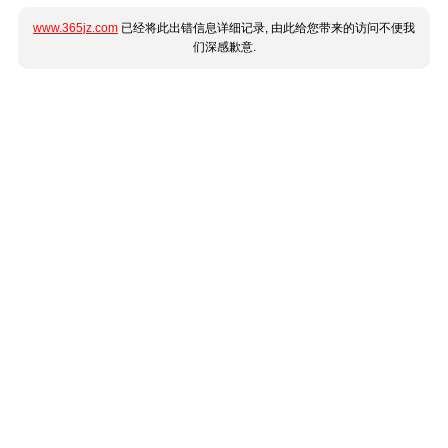
www.365jz.com
已经将此出错信息详细记录, 由此给您带来的访问不便我
们深感歉意.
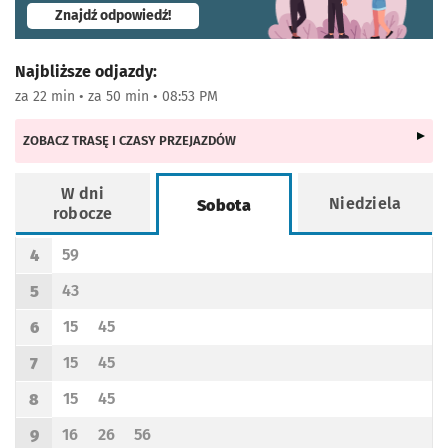
- otworzy się w nowej karcie
Znajdź odpowiedź!
Najbliższe odjazdy:
za 22 min • za 50 min • 08:53 PM
ZOBACZ TRASĘ I CZASY PRZEJAZDÓW
W dni
Niedziela
Sobota
robocze
Rozkład jazdy -
Sobota
59
4
Odjazd
minut po godzinie 4
Godzina odjazdu
43
5
Odjazd
minut po godzinie 5
Godzina odjazdu
15
45
6
Odjazd
minut po godzinie 6
Odjazd
minut po godzinie 6
Godzina odjazdu
15
45
7
Odjazd
minut po godzinie 7
Odjazd
minut po godzinie 7
Godzina odjazdu
15
45
8
Odjazd
minut po godzinie 8
Odjazd
minut po godzinie 8
Godzina odjazdu
16
26
56
9
Odjazd
minut po godzinie 9
Odjazd
minut po godzinie 9
Odjazd
minut po godzinie 9
Godzina odjazdu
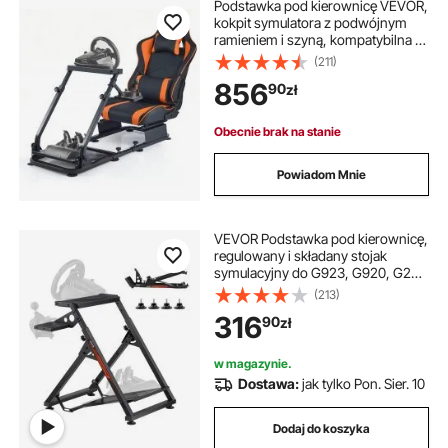
Podstawka pod kierownicę VEVOR,
kokpit symulatora z podwójnym
ramieniem i szyną, kompatybilna z
pedałami Logitech G25, G27, G29,
(211)
G920, G923, Thrustmaster
856
90
zł
T300RS, TX F458, T500RS, T3PA-
PRO (F1/GT) i CSR
Obecnie brak na stanie
Powiadom Mnie
VEVOR Podstawka pod kierownicę,
regulowany i składany stojak
symulacyjny do G923, G920, G29,
G27, Thrustmaster T300RS TX,
(213)
F458, T500RS, T3PA-PRO (F1/GT),
316
90
zł
kokpit do gier, symulator pedałów
nie jest dołączony, kompaktowy
w magazynie.
Dostawa:
jak tylko Pon. Sier. 10
Dodaj do koszyka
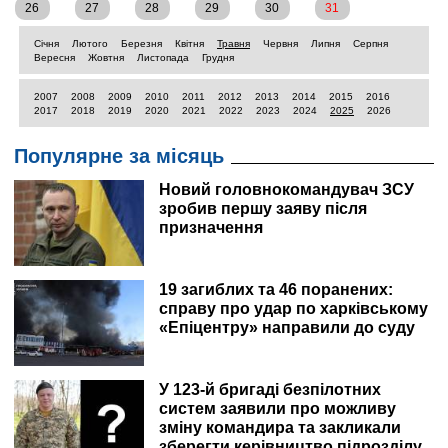
26
27
28
29
30
31
Січня
Лютого
Березня
Квітня
Травня
Червня
Липня
Серпня
Вересня
Жовтня
Листопада
Грудня
2007
2008
2009
2010
2011
2012
2013
2014
2015
2016
2017
2018
2019
2020
2021
2022
2023
2024
2025
2026
Популярне за місяць
Новий головнокомандувач ЗСУ
зробив першу заяву після
призначення
19 загиблих та 46 поранених:
справу про удар по харківському
«Епіцентру» направили до суду
У 123-й бригаді безпілотних
систем заявили про можливу
зміну командира та закликали
зберегти керівництво підрозділу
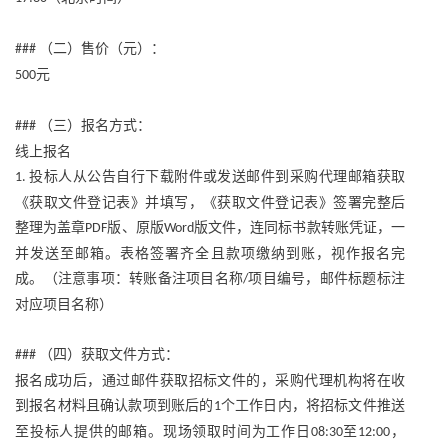
（二）售价（元）：
###
元
500
（三）报名方式：
###
线上报名
投标人从公告自行下载附件或发送邮件到采购代理邮箱获取
1.
《获取文件登记表》并填写，《获取文件登记表》签署完整后
整理为盖章
版、原版
版文件，连同标书款转账凭证，一
PDF
Word
并发送至邮箱。表格签署齐全且款项缴纳到账，视作报名完
成。（注意事项：转账备注项目名称
项目编号，邮件标题标注
/
对应项目名称）
（四）获取文件方式：
###
报名成功后，通过邮件获取招标文件的，采购代理机构将在收
到报名材料且确认款项到账后的
个工作日内，将招标文件推送
1
至投标人提供的邮箱。现场领取时间为工作日
至
，
08:30
12:00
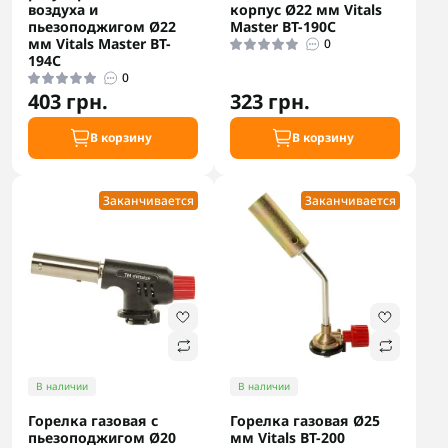
воздуха и
корпус Ø22 мм Vitals
пьезоподжигом Ø22
Master BT-190С
мм Vitals Master BT-
0
194С
0
403 грн.
323 грн.
В корзину
В корзину
Заканчивается
Заканчивается
В наличии
В наличии
Горелка газовая с
Горелка газовая Ø25
пьезоподжигом Ø20
мм Vitals BT-200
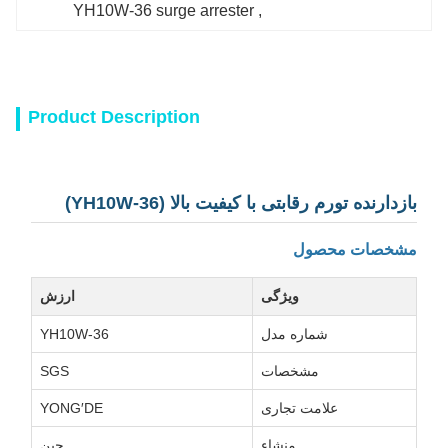
YH10W-36 surge arrester
, 
Product Description
بازدارنده تورم رقابتی با کیفیت بالا (YH10W-36)
مشخصات محصول
ویژگی
ارزش
شماره مدل
YH10W-36
مشخصات
SGS
علامت تجاری
YONG′DE
منشاء
چین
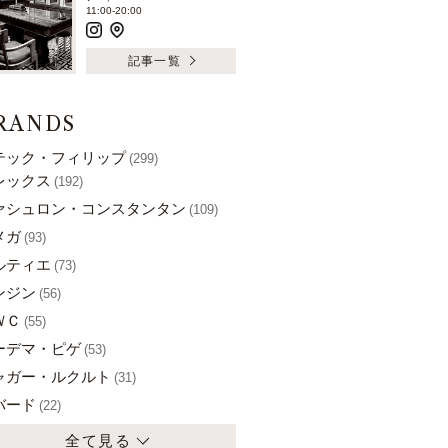
11:00-20:00
記事一覧
RANDS
テック・フィリップ
(299)
レックス
(192)
ァシュロン・コンスタンタン
(109)
メガ
(93)
ルティエ
(73)
ンジン
(56)
ＷＣ
(55)
ーデマ・ピゲ
(53)
ャガー・ルクルト
(31)
バード
(22)
全て見る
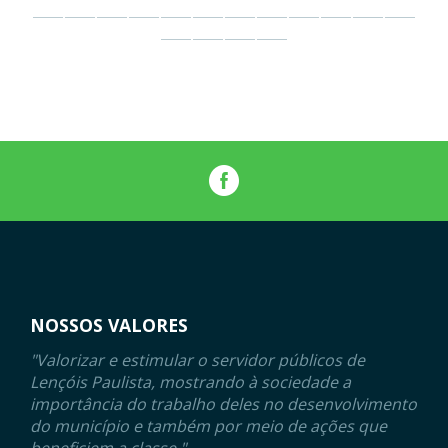
NOSSOS VALORES
"Valorizar e estimular o servidor públicos de
Lençóis Paulista, mostrando à sociedade a
importância do trabalho deles no desenvolvimento
do município e também por meio de ações que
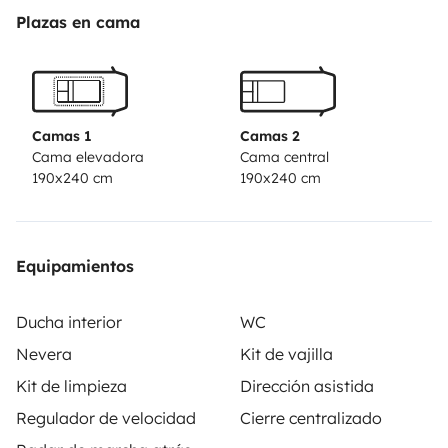
(COVID)
Suite à évènement indélicat, une caution de 50
Plazas en cama
euros sera demandée à la location, pour le ménage.
Camas 1
Camas 2
Cama elevadora
Cama central
190x240 cm
190x240 cm
Equipamientos
Ducha interior
WC
Nevera
Kit de vajilla
Kit de limpieza
Dirección asistida
Regulador de velocidad
Cierre centralizado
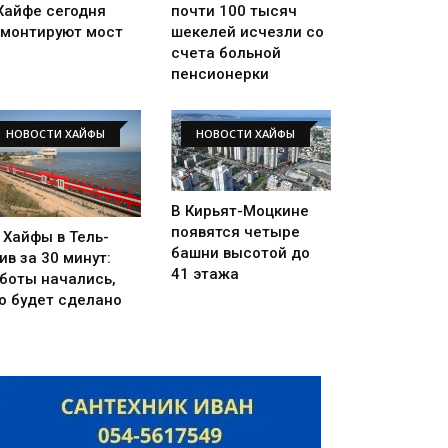
Хайфе сегодня
почти 100 тысяч
монтируют мост
шекелей исчезли со
счета больной
пенсионерки
НОВОСТИ ХАЙФЫ
НОВОСТИ ХАЙФЫ
В Кирьят-Моцкине
появятся четыре
 Хайфы в Тель-
башни высотой до
ив за 30 минут:
41 этажа
боты начались,
о будет сделано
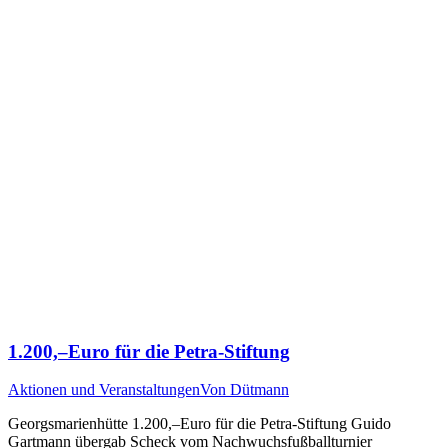
1.200,–Euro für die Petra-Stiftung
Aktionen und Veranstaltungen
Von
Dütmann
Georgsmarienhütte 1.200,–Euro für die Petra-Stiftung Guido
Gartmann übergab Scheck vom Nachwuchsfußballturnier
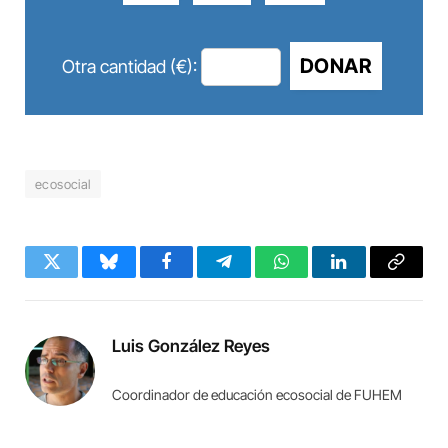
DONAR
Otra cantidad (€):
ecosocial
Twitter
Bluesky
Facebook
Telegram
WhatsApp
LinkedIn
Copy
Link
Luis González Reyes
Coordinador de educación ecosocial de FUHEM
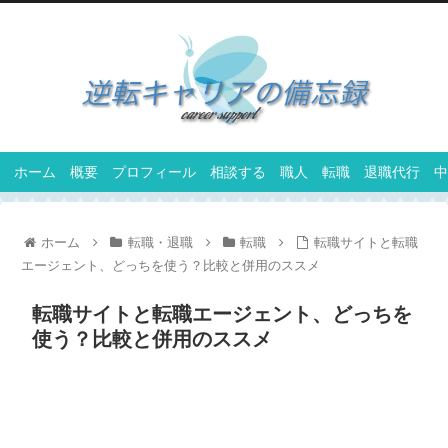
ホーム
概要
プロフィール
相談する
職人
転職
退職代行
中
ホーム
転職・退職
転職
転職サイトと転職
エージェント、どっちを使う？比較と併用のススメ
転職サイトと転職エージェント、どっちを
使う？比較と併用のススメ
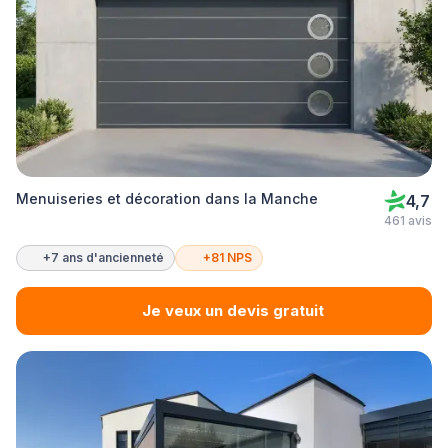
Menuiseries et décoration dans la Manche
4,7
461 avis
+7 ans d'ancienneté
+81 NPS
Je veux un devis gratuit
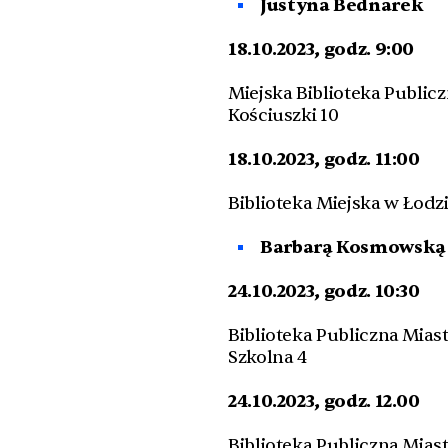
Justyna Bednarek
18.10.2023, godz. 9:00
Miejska Biblioteka Public
Kościuszki 10
18.10.2023, godz. 11:00
Biblioteka Miejska w Łodzi
Barbarą Kosmowską
24.10.2023, godz. 10:30
Biblioteka Publiczna Mias
Szkolna 4
24.10.2023, godz. 12.00
Biblioteka Publiczna Miast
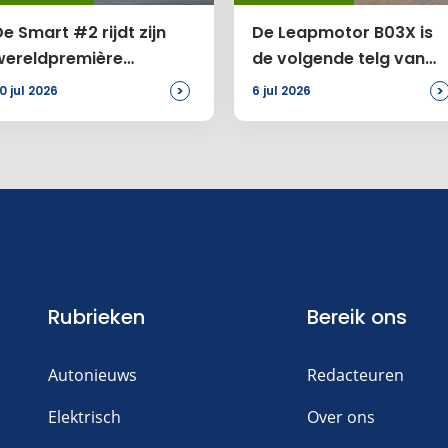
e Smart #2 rijdt zijn
De Leapmotor B03X is
wereldpremière
de volgende telg van
tegemoet
Stellantis
>
>
0 jul 2026
6 jul 2026
Rubrieken
Bereik ons
Autonieuws
Redacteuren
Elektrisch
Over ons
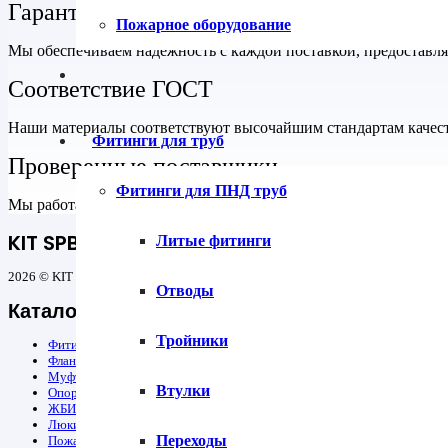
Гарантия на все товары
Пожарное оборудование
Мы обеспечиваем надежность с каждой поставкой, предоставл
Соответствие ГОСТ
Наши материалы соответствуют высочайшим стандартам качеств
Фитинги для труб
Проверенные поставщики
Фитинги для ПНД труб
Мы работаем только с надежными поставщиками, что гарантиру
KIT SPB
Литые фитинги
2026 © KIT SPB — все для строительства инженерных сетей
Отводы
Каталог
Тройники
Фитинги для труб
Фланцы
Муфты защитные ПЭ
Втулки
Опорно-направляющие кольца ОНК и герметизирующие манжеты
ЖБИ
Люки
Переходы
Пожарное оборудование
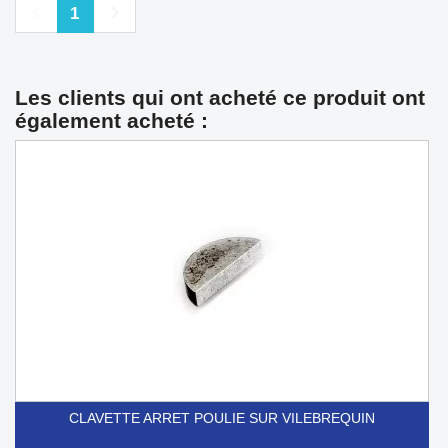
Précédent
Suivant
1
Les clients qui ont acheté ce produit ont
également acheté :
CLAVETTE ARRET POULIE SUR VILEBREQUIN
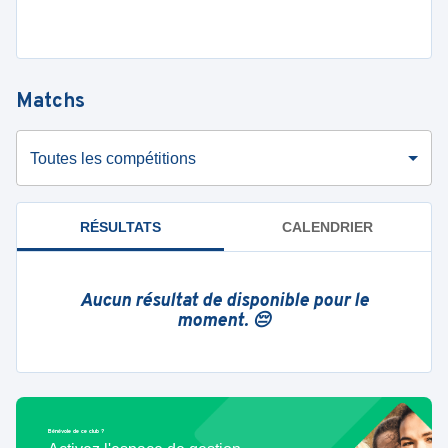
Matchs
Toutes les compétitions
RÉSULTATS
CALENDRIER
Aucun résultat de disponible pour le
moment. 😔
Bénévole de ce club ?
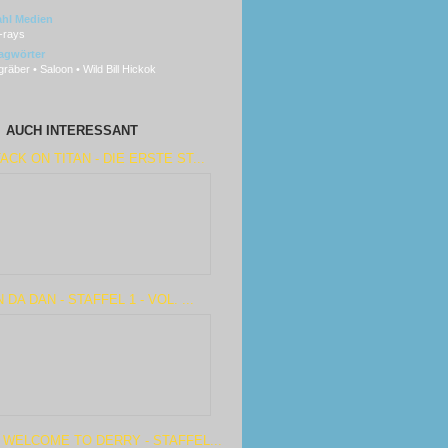
hl Medien
-rays
agwörter
räber • Saloon • Wild Bill Hickok
AUCH INTERESSANT
ACK ON TITAN - DIE ERSTE ST...
 DA DAN - STAFFEL 1 - VOL. ...
 WELCOME TO DERRY - STAFFEL...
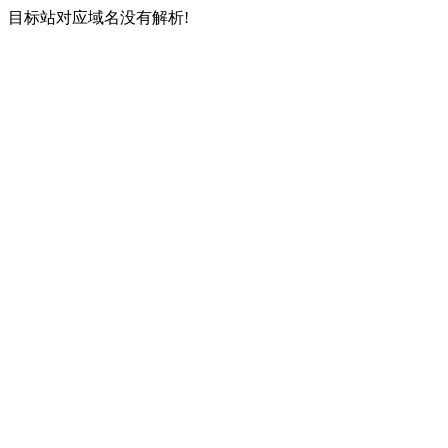
目标站对应域名没有解析!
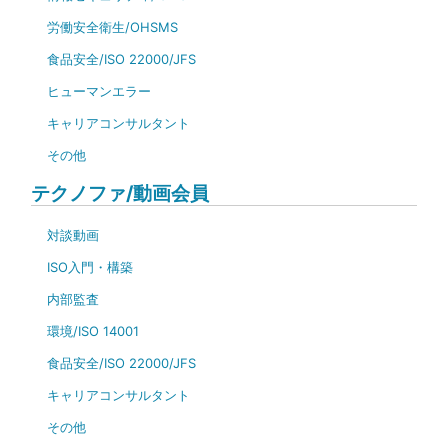
労働安全衛生/OHSMS
食品安全/ISO 22000/JFS
ヒューマンエラー
キャリアコンサルタント
その他
テクノファ/動画会員
対談動画
ISO入門・構築
内部監査
環境/ISO 14001
食品安全/ISO 22000/JFS
キャリアコンサルタント
その他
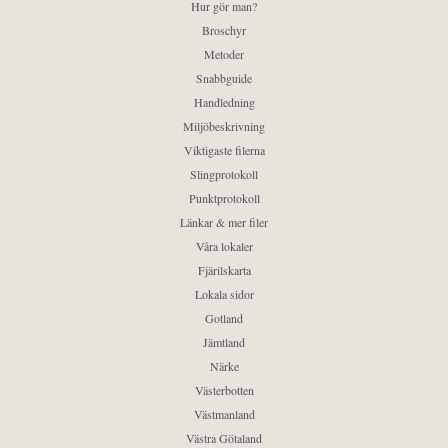
Hur gör man?
Broschyr
Metoder
Snabbguide
Handledning
Miljöbeskrivning
Viktigaste filerna
Slingprotokoll
Punktprotokoll
Länkar & mer filer
Våra lokaler
Fjärilskarta
Lokala sidor
Gotland
Jämtland
Närke
Västerbotten
Västmanland
Västra Götaland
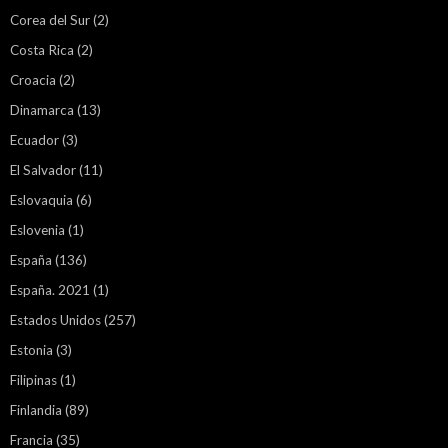
Corea del Sur
(2)
Costa Rica
(2)
Croacia
(2)
Dinamarca
(13)
Ecuador
(3)
El Salvador
(11)
Eslovaquia
(6)
Eslovenia
(1)
España
(136)
España. 2021
(1)
Estados Unidos
(257)
Estonia
(3)
Filipinas
(1)
Finlandia
(89)
Francia
(35)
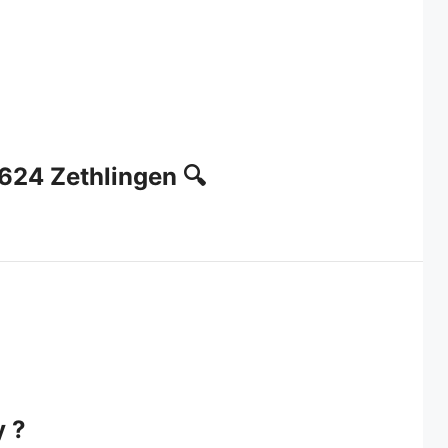
624 Zethlingen 🔍
y ?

□ □ □ □ □ □ □

HOW TO COMPLETE THIS TASK — Starting at the first of the items and stopping after the line containing "Dodaj do koszyka", rewrite those lines with "Niedziela" changed to "Niedziela i święta" and everything else kept the same. Omit the pictures from your answer.

TASK OUTPUT —
www.365jz.com
已经将此出错信息详细记录, 由此给您带来的访问不便我
们深感歉意.
- otworzy się w nowej karcie
Znajdź odpowiedź!
Najbliższe odjazdy:
za 22 min • za 50 min • 08:53 PM
ZOBACZ TRASĘ I CZASY PRZEJAZDÓW
W dni
Niedziela i święta
Sobota
robocze
Rozkład jazdy -
Sobota
59
4
Odjazd
minut po godzinie 4
Godzina odjazdu
43
5
Odjazd
minut po godzinie 5
Godzina odjazdu
15
45
6
Odjazd
minut po godzinie 6
Odjazd
minut po godzinie 6
Godzina odjazdu
15
45
7
Odjazd
minut po godzinie 7
Odjazd
minut po godzinie 7
Godzina odjazdu
15
45
8
Odjazd
minut po godzinie 8
Odjazd
minut po godzinie 8
Godzina odjazdu
16
26
56
9
Odjazd
minut po godzinie 9
Odjazd
minut po godzinie 9
Odjazd
minut po godzinie 9
Godzina odjazdu
Podstawka pod kierownicę VEVOR,
kokpit symulatora z podwójnym
ramieniem i szyną, kompatybilna z
pedałami Logitech G25, G27, G29,
(211)
G920, G923, Thrustmaster
856
90
zł
T300RS, TX F458, T500RS, T3PA-
PRO (F1/GT) i CSR
Obecnie brak na stanie
Powiadom Mnie
VEVOR Podstawka pod kierownicę,
regulowany i składany stojak
symulacyjny do G923, G920, G29,
G27, Thrustmaster T300RS TX,
(213)
F458, T500RS, T3PA-PRO (F1/GT),
316
90
zł
kokpit do gier, symulator pedałów
nie jest dołączony, kompaktowy
w magazynie.
Dostawa:
jak tylko Pon. Sier. 10
Dodaj do koszyka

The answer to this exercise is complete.